Он повернулся ко мне.
— Знаете, я бы на вашем месте уехал, — сказал он. — Не потому, что я за вас беспокоюсь. Хотя это тоже. Но вы — человек, который сидит в этой конторе, разбирает письма, смотрит на пустой стул. Вы из тех, кто может не заметить, что гроза уже началась. А когда заметите, будет поздно.
— Это всё очень интересно, но, знаете, у меня дела, — сказал я.
— Дела, — он усмехнулся. — У всех дела. У Жака вот тоже были дела. А теперь он исчез, и никто не знает, куда. Может быть, он в Кюрасао. Вы бывали в Кюрасао? Говорят, райское место. А может быть, он в канаве. Может быть ему уже всё равно. Я не знаю. И вы не знаете. Никто не знает. А когда никто ничего не знает — это самое опасное.
Он подошёл к двери, остановился на пороге. Обернулся.
— Я, пожалуй, последую своему совету, — сказал он. — С меня хватит. Я сматываю удочки. В Льеже становится слишком много вопросов и слишком мало ответов. А я этого не люблю. Это плохая пропорция.
Он посмотрел на меня долгим взглядом.
— Вы молодец, Бертран, — сказал он. — Сидите, работаете, делаете вид, что ничего не случилось. Может быть, это и есть правильная стратегия. Сидеть и ждать. Я никогда не умел. Может, поэтому я до сих пор жду свою собаку. А вы как тот краб, что строит домик. Я таких повидал. Желаю здравствовать.

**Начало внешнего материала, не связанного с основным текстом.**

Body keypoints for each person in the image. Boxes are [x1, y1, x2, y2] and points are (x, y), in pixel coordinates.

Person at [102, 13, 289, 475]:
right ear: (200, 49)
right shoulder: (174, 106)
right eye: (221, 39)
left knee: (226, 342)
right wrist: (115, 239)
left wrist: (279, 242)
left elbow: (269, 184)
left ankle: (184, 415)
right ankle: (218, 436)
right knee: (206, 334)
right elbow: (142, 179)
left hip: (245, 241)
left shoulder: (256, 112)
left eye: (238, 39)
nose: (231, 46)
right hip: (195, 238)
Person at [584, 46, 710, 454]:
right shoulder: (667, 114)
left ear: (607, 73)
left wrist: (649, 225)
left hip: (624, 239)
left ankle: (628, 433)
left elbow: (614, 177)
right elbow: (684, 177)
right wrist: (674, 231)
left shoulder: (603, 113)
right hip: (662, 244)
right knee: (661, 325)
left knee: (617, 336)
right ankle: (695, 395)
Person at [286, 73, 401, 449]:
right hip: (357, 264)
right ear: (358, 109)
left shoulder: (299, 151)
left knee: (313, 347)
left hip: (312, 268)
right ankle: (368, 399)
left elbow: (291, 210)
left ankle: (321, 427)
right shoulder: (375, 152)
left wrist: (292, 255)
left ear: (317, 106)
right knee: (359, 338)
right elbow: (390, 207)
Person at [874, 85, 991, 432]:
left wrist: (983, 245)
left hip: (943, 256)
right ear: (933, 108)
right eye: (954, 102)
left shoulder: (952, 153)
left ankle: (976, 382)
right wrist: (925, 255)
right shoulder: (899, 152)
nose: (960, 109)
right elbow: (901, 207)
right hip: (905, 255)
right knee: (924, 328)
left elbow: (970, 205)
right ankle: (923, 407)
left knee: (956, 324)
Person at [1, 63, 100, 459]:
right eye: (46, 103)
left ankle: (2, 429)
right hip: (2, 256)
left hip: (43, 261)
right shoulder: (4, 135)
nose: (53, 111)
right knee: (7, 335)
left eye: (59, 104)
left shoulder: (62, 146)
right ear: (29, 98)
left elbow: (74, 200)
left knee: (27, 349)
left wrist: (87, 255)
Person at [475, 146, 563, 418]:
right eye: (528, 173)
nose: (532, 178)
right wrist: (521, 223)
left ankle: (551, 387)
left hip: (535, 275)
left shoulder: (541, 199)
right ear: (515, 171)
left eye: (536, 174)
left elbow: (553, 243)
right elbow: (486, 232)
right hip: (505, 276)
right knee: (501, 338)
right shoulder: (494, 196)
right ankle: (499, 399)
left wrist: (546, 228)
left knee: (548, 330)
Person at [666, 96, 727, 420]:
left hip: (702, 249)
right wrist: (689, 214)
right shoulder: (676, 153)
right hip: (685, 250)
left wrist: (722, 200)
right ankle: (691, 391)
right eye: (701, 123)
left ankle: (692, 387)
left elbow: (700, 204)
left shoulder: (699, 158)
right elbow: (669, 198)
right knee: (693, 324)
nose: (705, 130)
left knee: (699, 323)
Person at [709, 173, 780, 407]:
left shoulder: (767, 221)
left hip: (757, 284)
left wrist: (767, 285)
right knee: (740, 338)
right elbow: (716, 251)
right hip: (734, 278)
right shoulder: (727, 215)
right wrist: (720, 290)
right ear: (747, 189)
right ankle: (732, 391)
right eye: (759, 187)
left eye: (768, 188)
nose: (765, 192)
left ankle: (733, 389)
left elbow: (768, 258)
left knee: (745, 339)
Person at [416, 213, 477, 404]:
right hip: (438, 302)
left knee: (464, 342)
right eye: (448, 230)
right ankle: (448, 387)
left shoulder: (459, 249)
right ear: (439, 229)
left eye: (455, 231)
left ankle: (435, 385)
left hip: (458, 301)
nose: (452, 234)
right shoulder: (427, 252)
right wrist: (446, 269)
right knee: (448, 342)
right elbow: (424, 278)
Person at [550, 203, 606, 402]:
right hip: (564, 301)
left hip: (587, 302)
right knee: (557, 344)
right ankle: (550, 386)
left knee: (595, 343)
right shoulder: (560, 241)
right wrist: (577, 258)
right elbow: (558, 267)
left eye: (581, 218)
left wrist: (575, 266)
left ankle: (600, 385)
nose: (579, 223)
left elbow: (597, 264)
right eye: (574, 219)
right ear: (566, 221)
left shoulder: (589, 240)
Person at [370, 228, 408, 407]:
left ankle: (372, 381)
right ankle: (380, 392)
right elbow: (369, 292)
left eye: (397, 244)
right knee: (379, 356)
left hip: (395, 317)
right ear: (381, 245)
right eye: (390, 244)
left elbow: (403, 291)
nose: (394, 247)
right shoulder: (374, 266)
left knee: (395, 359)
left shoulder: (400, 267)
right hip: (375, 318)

Он вышел. Шаги его затихли на лестнице, потом на улице.
Я остался один. В комнате было тихо. Слышно было, как та же самая муха бьётся о стекло. Я взял со стола очередную накладную, развернул, начал просматривать. Цифры складывались в строчки, строчки в столбцы. Всё было правильно. Всё было на своих местах.

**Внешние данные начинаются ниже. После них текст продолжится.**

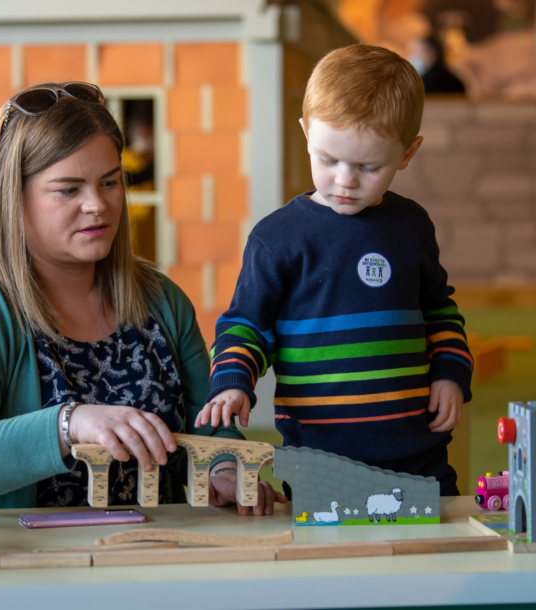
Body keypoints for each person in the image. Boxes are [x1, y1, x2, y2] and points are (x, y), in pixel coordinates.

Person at [0, 82, 286, 515]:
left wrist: (223, 469)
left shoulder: (162, 301)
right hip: (20, 572)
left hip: (151, 559)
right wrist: (70, 424)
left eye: (109, 182)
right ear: (11, 197)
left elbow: (209, 428)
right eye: (68, 189)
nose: (98, 205)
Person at [196, 45, 472, 496]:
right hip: (318, 457)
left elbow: (440, 311)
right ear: (305, 133)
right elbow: (246, 325)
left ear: (407, 152)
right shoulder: (276, 238)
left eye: (368, 166)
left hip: (417, 450)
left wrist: (449, 372)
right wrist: (233, 383)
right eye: (328, 159)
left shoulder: (412, 225)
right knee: (327, 562)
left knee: (433, 553)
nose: (345, 179)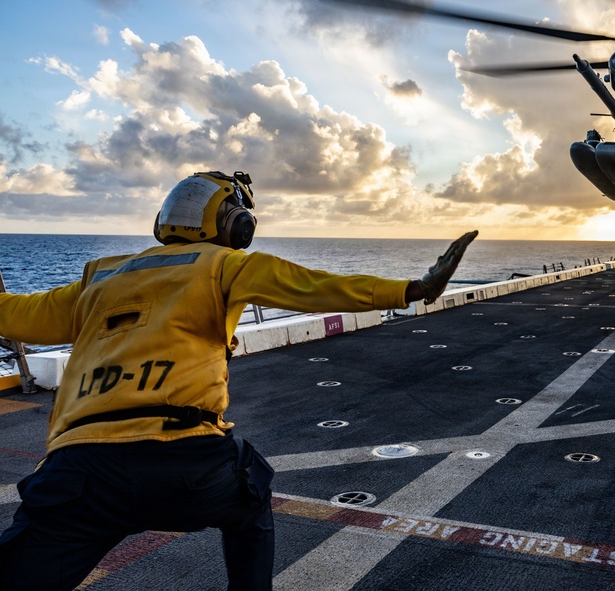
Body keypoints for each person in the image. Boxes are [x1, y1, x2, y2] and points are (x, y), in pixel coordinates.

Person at [0, 170, 477, 590]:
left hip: (79, 472)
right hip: (186, 462)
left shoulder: (97, 277)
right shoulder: (226, 264)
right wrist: (414, 288)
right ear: (234, 223)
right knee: (251, 495)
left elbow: (16, 316)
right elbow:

Стул Жака стоял пустой. Зелёная шляпа лежала в шкафу. Мне было всё равно.
Я отложил накладную, взял следующую. За окном начинался новый день, жаркий, пыльный, такой же, как вчера. И я сидел в конторе, делал вид, что ничего не случилось, и ждал своего часа. Он должен был наступить. Я знал это. Я просчитал всё, что мог, выбрал путь и теперь просто сидел и ждал, когда фигуры на доске начнут двигаться. Я снова взял накладную, провёл пальцем по строчке. Цифры были ровные, правильные. Всё шло своим чередом.
За окном залаяла собака, потом замолкла.
Я отложил бумаги, откинулся на спинку стула и закрыл глаза. В комнате было тихо, только муха билась о стекло. Где-то далеко, за городом, в доме вдовы Фаберт, в сундуке лежал свёрток, который дала мне мадам Арманьяк. Я не думал о том, что там. Не думал о том, что скажет полковник, когда я принесу ему доказательства.
Я просто сидел и ждал. Спокойно, без напряжения, как человек, который сделал ход и теперь смотрит на доску. Лёгкий ветер задул в окно, пошевелил бумаги на столе. Я открыл глаза, посмотрел на стул Жака. Пустой.
Я взял со стола книгу — ту самую, которую брал с собой, но не читал — положил её перед собой, открыл на первой странице. Буквы складывались в слова, слова в строки. Время шло. Солнце поднималось выше, и жара набирала силу. В конторе было тихо, и эта тишина была наполнена ожиданием.